The task » Please filter the listing for the string "cancer" and copy each matching line.
··· Records ···
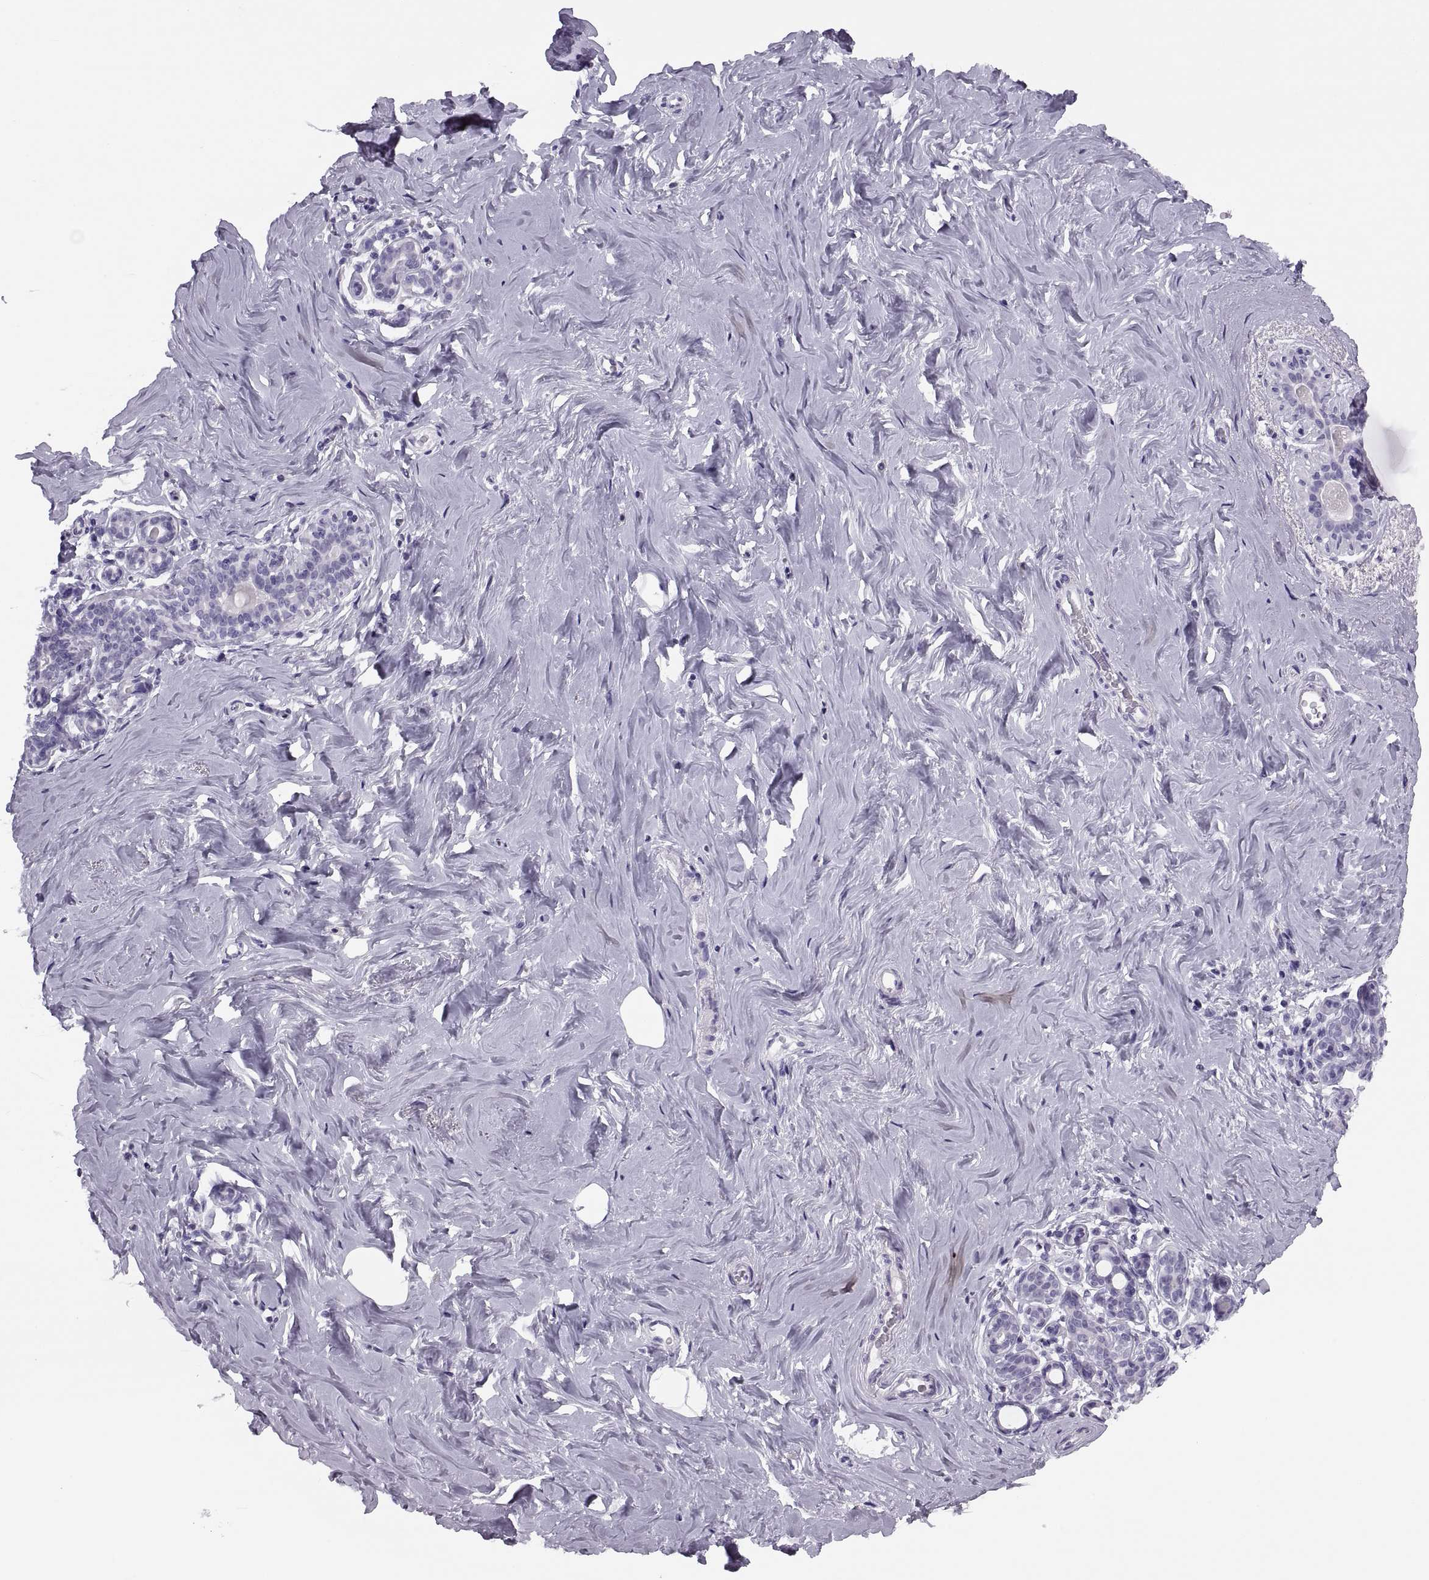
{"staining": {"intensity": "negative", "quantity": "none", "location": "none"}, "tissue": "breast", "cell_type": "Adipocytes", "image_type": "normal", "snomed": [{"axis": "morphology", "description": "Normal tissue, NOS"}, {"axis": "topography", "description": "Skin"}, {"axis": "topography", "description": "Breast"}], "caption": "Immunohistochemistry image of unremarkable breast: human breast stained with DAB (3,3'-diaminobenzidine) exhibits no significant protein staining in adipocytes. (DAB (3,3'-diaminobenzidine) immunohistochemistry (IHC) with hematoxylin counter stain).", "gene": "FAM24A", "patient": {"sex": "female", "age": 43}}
···
··· Records ···
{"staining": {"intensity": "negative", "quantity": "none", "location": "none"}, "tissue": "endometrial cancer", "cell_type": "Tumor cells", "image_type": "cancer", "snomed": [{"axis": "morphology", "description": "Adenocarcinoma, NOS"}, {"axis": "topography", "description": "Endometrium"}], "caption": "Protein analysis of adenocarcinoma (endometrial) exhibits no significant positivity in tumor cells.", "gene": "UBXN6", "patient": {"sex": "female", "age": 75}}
···
··· Records ···
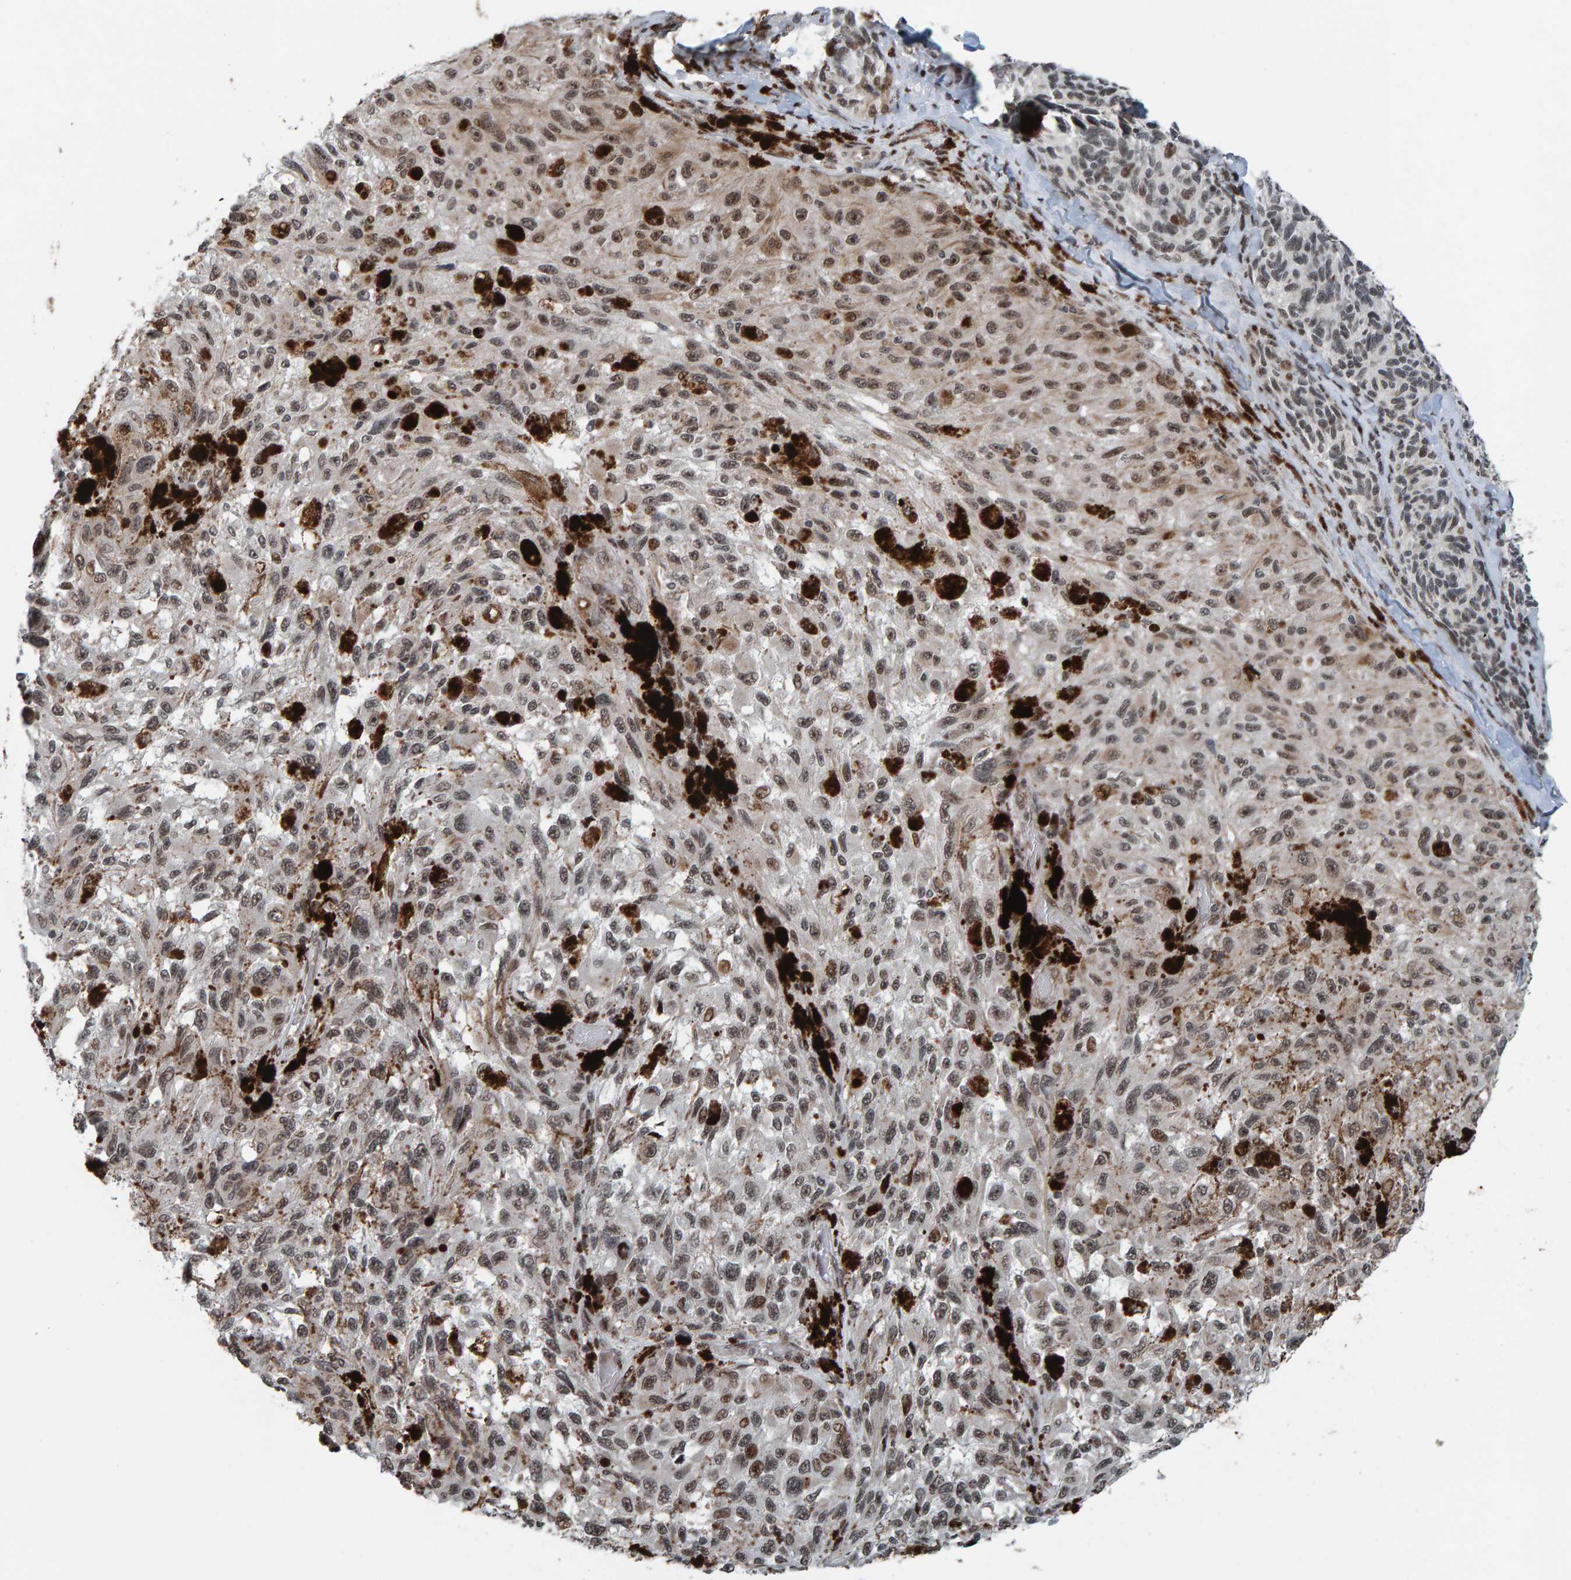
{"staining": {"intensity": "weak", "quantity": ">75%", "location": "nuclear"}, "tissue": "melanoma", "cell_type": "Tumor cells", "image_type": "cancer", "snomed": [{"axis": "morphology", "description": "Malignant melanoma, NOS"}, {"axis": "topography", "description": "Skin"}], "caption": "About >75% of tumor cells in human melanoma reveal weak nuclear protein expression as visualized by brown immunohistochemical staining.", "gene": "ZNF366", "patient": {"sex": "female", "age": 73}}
···
Result »
{"staining": {"intensity": "negative", "quantity": "none", "location": "none"}, "tissue": "endometrial cancer", "cell_type": "Tumor cells", "image_type": "cancer", "snomed": [{"axis": "morphology", "description": "Adenocarcinoma, NOS"}, {"axis": "topography", "description": "Endometrium"}], "caption": "Protein analysis of adenocarcinoma (endometrial) exhibits no significant positivity in tumor cells.", "gene": "UBXN6", "patient": {"sex": "female", "age": 75}}
{"staining": {"intensity": "weak", "quantity": ">75%", "location": "nuclear"}, "tissue": "melanoma", "cell_type": "Tumor cells", "image_type": "cancer", "snomed": [{"axis": "morphology", "description": "Malignant melanoma, NOS"}, {"axis": "topography", "description": "Skin"}], "caption": "About >75% of tumor cells in human melanoma reveal weak nuclear protein expression as visualized by brown immunohistochemical staining.", "gene": "ZNF366", "patient": {"sex": "female", "age": 73}}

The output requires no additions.